The end results are several, but mainly "it impoverishes the nation, and does little or nothing for U.S. security." The scenario of space wars, if applied, would "sacrifice precious peaceful uses" to achieve "a nerve wracking state; space would be unstable, punctuated by challenges to U.S. dominance and a worldwide state of tension [terror for the average citizen]." The authors' final statement of the chapter leaves me uncomfortable, either through bad wording, but also perhaps revealing another bias of U.S. exceptionalism, that "Now, when it has military supremacy, is the time to work out the agreements that will ensure its future." Its future as what? Global hegemon? Militarized star wars scenarios are scary, but continuing military supremacy, and continuing political/financial supremacy are also scary, not quite so dramatic and direct, but in the long term, still quite devastating to millions of global citizens.
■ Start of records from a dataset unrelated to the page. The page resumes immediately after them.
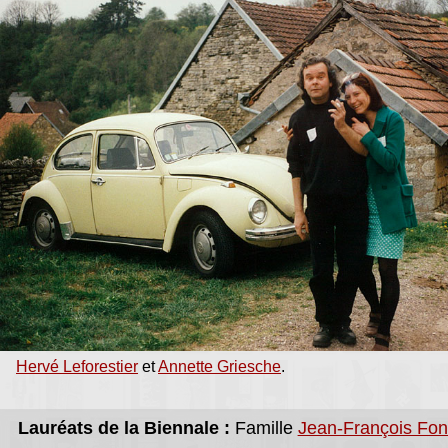
Hervé Leforestier
et
Annette Griesche
.
Lauréats de la Biennale :
Famille
Jean-François Fon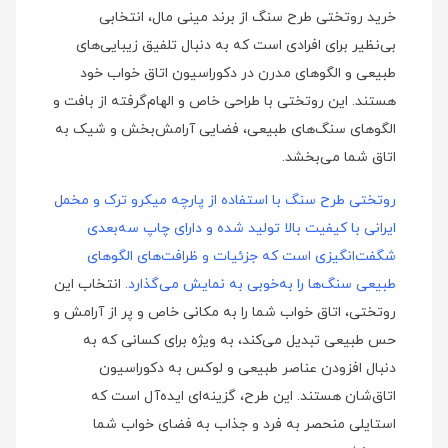
خرید روتختی طرح سنگ از برند مینی‌ مال، انتخابی
بی‌نظیر برای افرادی است که به دنبال تلفیق زیبایی‌های
طبیعی و الگوهای مدرن در دکوراسیون اتاق خواب خود
هستند. این روتختی با طراحی خاص و الهام‌گرفته از بافت و
الگوهای سنگ‌های طبیعی، فضایی آرامش‌بخش و شیک به
اتاق شما می‌بخشد.
روتختی طرح سنگ با استفاده از پارچه میکرو ترک و مخمل
ایرانی با کیفیت بالا تولید شده و دارای چاپ سه‌بعدی
شگفت‌انگیزی است که جزئیات و ظرافت‌های الگوهای
طبیعی سنگ‌ها را به‌خوبی به نمایش می‌گذارد.
انتخاب این
روتختی، اتاق خواب شما را به مکانی خاص و پر از آرامش و
حس طبیعی تبدیل می‌کند، به ویژه برای کسانی که به
دنبال افزودن عناصر طبیعی و لوکس به دکوراسیون
اتاق‌شان هستند. این طرح، گزینه‌ای ایده‌آل است که
استایلی منحصر به فرد و جذاب به فضای خواب شما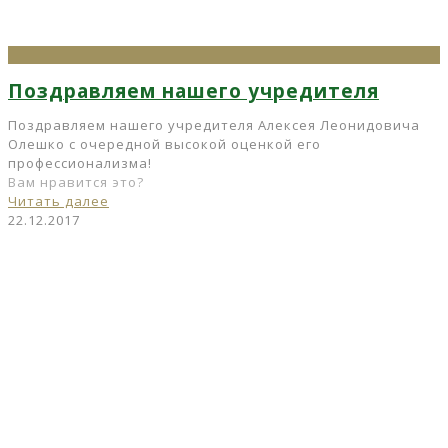
Поздравляем нашего учредителя
Поздравляем нашего учредителя Алексея Леонидовича
Олешко с очередной высокой оценкой его
профессионализма!
Вам нравится это?
Читать далее
22.12.2017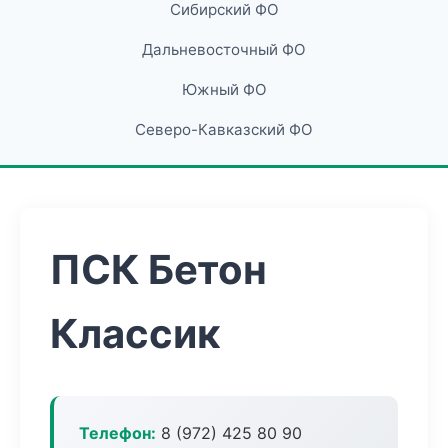
Сибирский ФО
Дальневосточный ФО
Южный ФО
Северо-Кавказский ФО
ПСК Бетон
Классик
Телефон:
8 (972) 425 80 90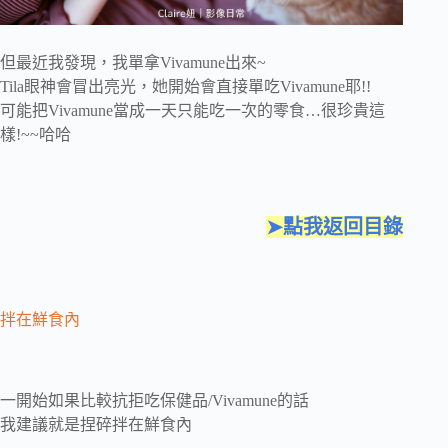
但最近我發現，我單拿Vivamune出來~
Tila眼神會冒出亮光，她開始會直接單吃Vivamune耶!!
可能把Vivamune當成一天只能吃一次的零食…很珍貴這
樣!~~哈哈
➤點我返回目錄
拌在鮮食內
一開始如果比較抗拒吃保健品/Vivamune的話
我建議就是捏碎拌在鮮食內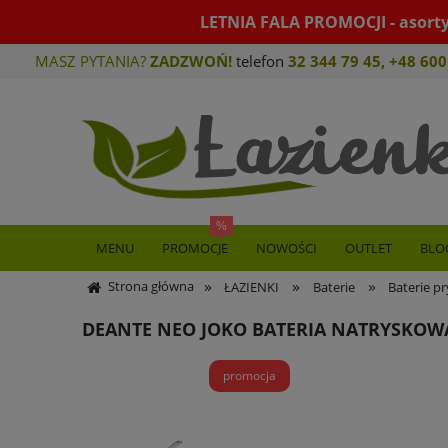
LETNIA FALA PROMOCJI - asort
MASZ PYTANIA?
ZADZWOŃ!
telefon
32 344 79 45
,
+48 600
MENU
PROMOCJE
NOWOŚCI
OUTLET
BLO
»
»
»
Strona główna
ŁAZIENKI
Baterie
Baterie p
DEANTE NEO JOKO BATERIA NATRYSKOW
promocja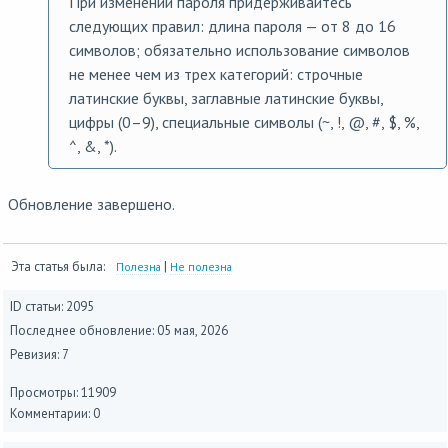
При изменении пароля придерживайтесь
следующих правил: длина пароля — от 8 до 16
символов; обязательно использование символов
не менее чем из трех категорий: строчные
латинские буквы, заглавные латинские буквы,
цифры (0–9), специальные символы (~, !, @, #, $, %,
^, &, *).
Обновление завершено.
Эта статья была:
|
Полезна
Не полезна
ID статьи: 2095
Последнее обновление:
05 мая, 2026
Ревизия: 7
Просмотры: 11909
Комментарии: 0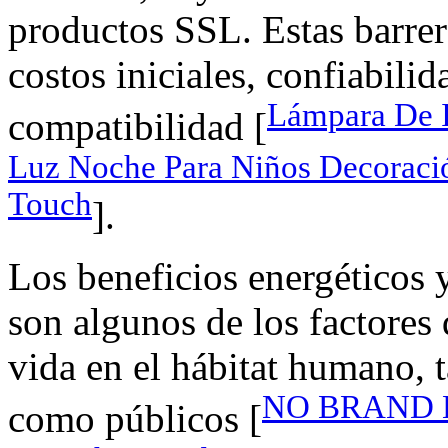
productos SSL. Estas barre
costos iniciales, confiabilid
Lámpara De I
compatibilidad [
Luz Noche Para Niños Decoraci
Touch
].
Los beneficios energéticos y
son algunos de los factores
vida en el hábitat humano, 
NO BRAND H
como públicos [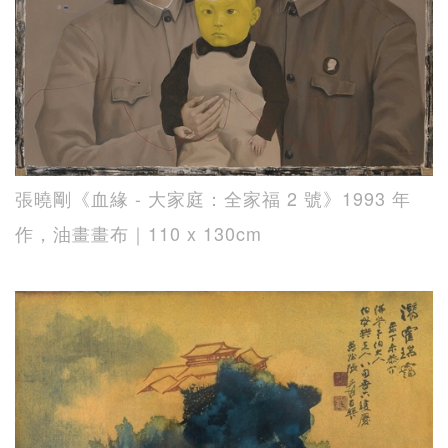
張曉剛《血緣 - 大家庭：全家福 2 號》1993 年
作，油畫畫布｜110 x 130cm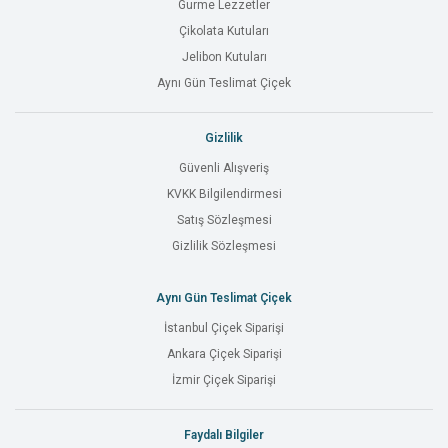
Gurme Lezzetler
Çikolata Kutuları
Jelibon Kutuları
Aynı Gün Teslimat Çiçek
Gizlilik
Güvenli Alışveriş
KVKK Bilgilendirmesi
Satış Sözleşmesi
Gizlilik Sözleşmesi
Aynı Gün Teslimat Çiçek
İstanbul Çiçek Siparişi
Ankara Çiçek Siparişi
İzmir Çiçek Siparişi
Faydalı Bilgiler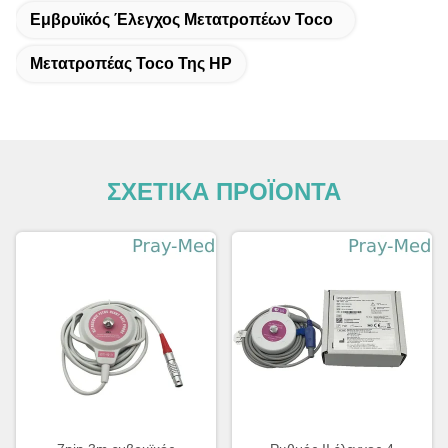
Εμβρυϊκός Έλεγχος Μετατροπέων Toco
Μετατροπέας Toco Της HP
ΣΧΕΤΙΚΑ ΠΡΟΪΟΝΤΑ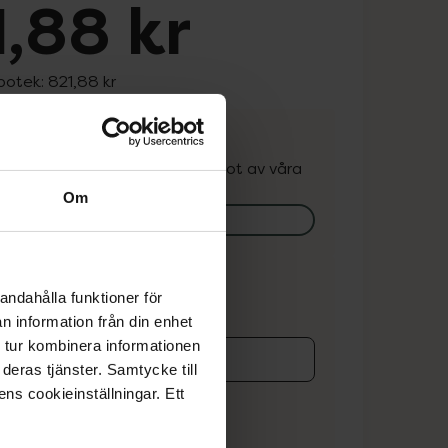
,88 kr
apotek:
821,88 kr
. Varan kan finnas i lager hos något av våra
k.
Om
lagerstatus på apotek
ns i lager online
andahålla funktioner för
n information från din enhet
 tur kombinera informationen
deras tjänster. Samtycke till
koren
ens cookieinställningar. Ett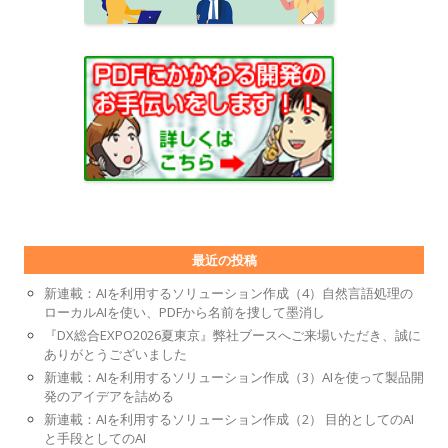
最近の投稿
新連載：AIを利用するソリューション作成（4）自然言語処理の
ローカルAIを使い、PDFから名前を捜して墨消し
『DX総合EXPO2026夏東京』弊社ブースへご来場いただき、誠に
ありがとうございました
新連載：AIを利用するソリューション作成（3）AIを使って製品開
発のアイデアを詰める
新連載：AIを利用するソリューション作成（2） 目的としてのAI
と手段としてのAI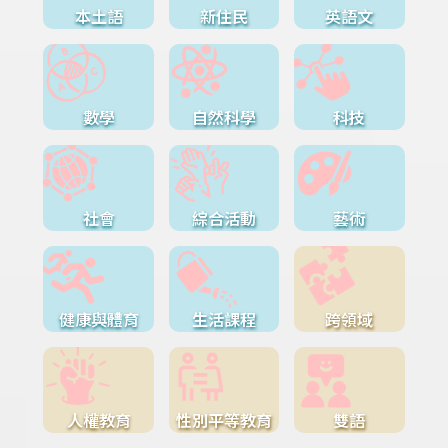
本土語
新住民
英語文
數學
自然科學
科技
社會
綜合活動
藝術
健康與體育
生活課程
跨領域
人權教育
性別平等教育
雙語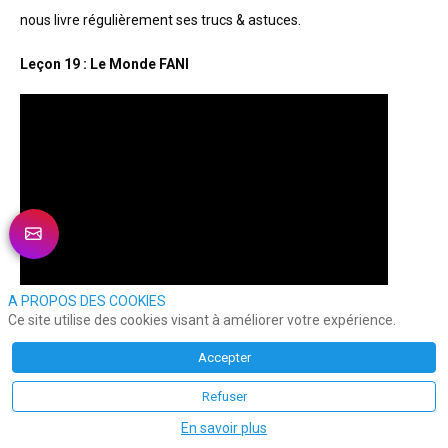
nous livre régulièrement ses trucs & astuces. 
Leçon 19 : Le Monde FANI
A PROPOS DES COOKIES
Ce site utilise des cookies visant à améliorer votre expérience.
Accepter
Refuser
En savoir plus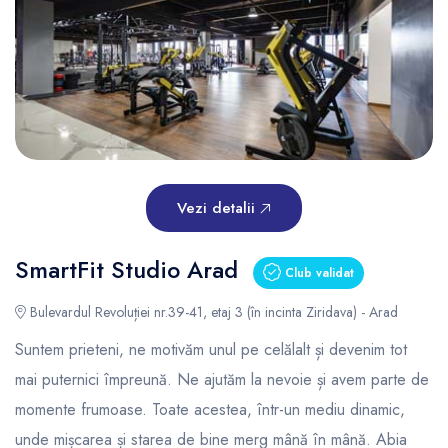
Vezi detalii
SmartFit Studio Arad
Club validat
Bulevardul Revoluției nr.39-41, etaj 3 (în incinta Ziridava) - Arad
Suntem prieteni, ne motivăm unul pe celălalt și devenim tot
mai puternici împreună. Ne ajutăm la nevoie și avem parte de
momente frumoase. Toate acestea, într-un mediu dinamic,
unde mișcarea și starea de bine merg mână în mână. Abia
In "Alternatives to Weapons in Outer Space" the authors look at the problems associated with a "continuous undefined war on terror," the gathering of power into an imperial presidency, and proceeds with laying out arguments and ideas that would lead to an international treaty on the de-weaponization of outer space. The conclusion is that "That tools for this effort are already in place....The United States must with urgency move away from its unilateral position, and join its co-habitants on this planet." Certainly the tools are there, they always have been, but the statements coming from the presidential candidates only indicate that the same old plans will continue in effect under a new administration.
In a society as highly militarized as the U.S. supports, a change of direction will only come on the heels of some other catastrophe. Even that might not be enough, as the whole economic system of capitalism has long been symbiotic with the military support that guards the markets and resources required to fuel the wealth of the homeland. I would hope that Caldicott's and Eisendrath's call that it will happen if we demand it would be true, but more pessimistically, the dead weight of economic, military, political, and economic forces will not readily be turned astray without some final death throes inflicted either on the world, or the American populace (witness the current financial meltdown and the new political controls established by the war on terror)...or both.